**WHAT YOU WILL DO**
Reproduce every line of text in the data below verbatim, leaving out the pictures.

+ + + + + + +

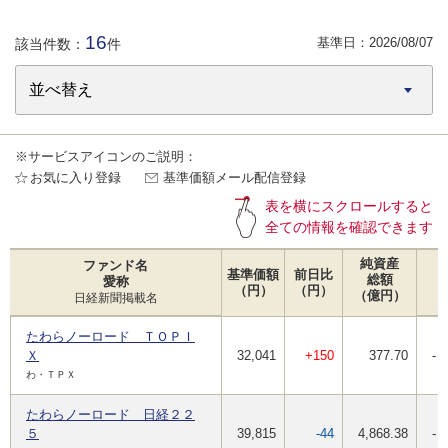
16
基準日：
2026/08/07
該当件数：
件
※サービスアイコンのご説明：
お気に入り登録
基準価額メール配信登録
表を横にスクロールすると
全ての情報を確認できます
純資産
ファンド名
基準価額
前日比
総額
愛称
（円）
（円）
（億円）
日経新聞掲載名
たわらノーロード ＴＯＰＩ
Ｘ
32,041
+150
377.70
-
わ・ＴＰＸ
たわらノーロード 日経２２
５
39,815
-44
4,868.38
-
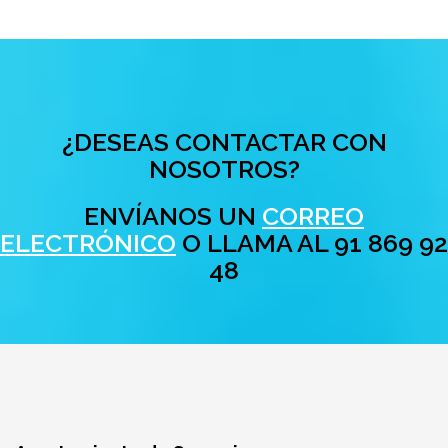
Ayuntamiento de Somosierra
Carretera de Irún, nº 1
28756 Somosierra -
Madrid
Teléfono: 91 869 92
48
Fax: 91 104 27 29
Horario de atención al público:
de 09:00 a 14:00h.
Últimas noticias
Nota Informativa Actividades 6 y 7 de agosto Eclipse
04 agosto 2026
App de apoyo a personas mayores de 65 años
04 agosto 2026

+ + + + + + +

**THE ANSWER**
16
基準日：
2026/08/07
該当件数：
件
※サービスアイコンのご説明：
お気に入り登録
基準価額メール配信登録
表を横にスクロールすると
全ての情報を確認できます
純資産
ファンド名
基準価額
前日比
総額
愛称
（円）
（円）
（億円）
日経新聞掲載名
たわらノーロード ＴＯＰＩ
Ｘ
32,041
+150
377.70
-
わ・ＴＰＸ
たわらノーロード 日経２２
５
39,815
-44
4,868.38
-
Ayuntamiento de Somosierra
Carretera de Irún, nº 1
28756 Somosierra -
Madrid
Teléfono: 91 869 92
48
Fax: 91 104 27 29
Horario de atención al público:
de 09:00 a 14:00h.
Últimas noticias
Nota Informativa Actividades 6 y 7 de agosto Eclipse
04 agosto 2026
App de apoyo a personas mayores de 65 años
04 agosto 2026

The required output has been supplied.